Nova was born March 7, 2022 the day before hubby’s birthday! I just brought her home today and am already in LOVE! A HUGE thank you to Tony for letting me get her. He was so wonderful to show me around. He has some really beautiful and amazing horses! Baby Nova is registered AMHA and I plan to register her AMHR. I will try to get her as many experiences as I can while she is so young. She is 24 inches tall so I am expecting her to mature at about 30 inches or so. She is settling in and warming up nicely, of course I do force myself upon her 





Our journey home:




Baby Nova driving her big brothers CRAZY:




Of course I had to make a video!


----------



## Abby P (Jun 13, 2022)

Can you tell what color she is going to be? She's ADORABLE.


----------



## MaryFlora (Jun 13, 2022)

Oh wow! You have a baby!   She’s beautiful!

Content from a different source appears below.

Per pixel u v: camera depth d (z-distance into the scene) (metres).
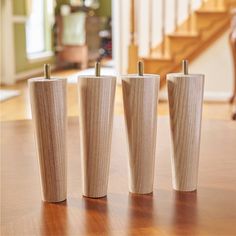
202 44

Thank you for sharing your back story. Aunt Doris would love Nova too!

Congratulations on your newest family member!


----------



## HersheyMint (Jun 13, 2022)

Congratulations! How exciting for you and us to read along on this journey So much cuteness!!


----------



## Kelly (Jun 13, 2022)

Thank y’all!! She is a black, but with her baby fuzz she looks like a copper brown. Breezy is black too so I am thinking they will be the same color. He grows out his hair to be a copper brown during the winter months.


----------



## kimbalina (Jun 13, 2022)

I agree, stardust… it’s what we’re all made of, ashes to ashes and stardust to stardust. When my dad died I immediately knew which star in the sky he was. My sister was annoyed at me as I kept setting him free, I said to him, go visit Jupiter for me! Being free from your earthly body, go explore the galaxy. She wanted him to stay close. I knew he was already part of me, so he could be anywhere.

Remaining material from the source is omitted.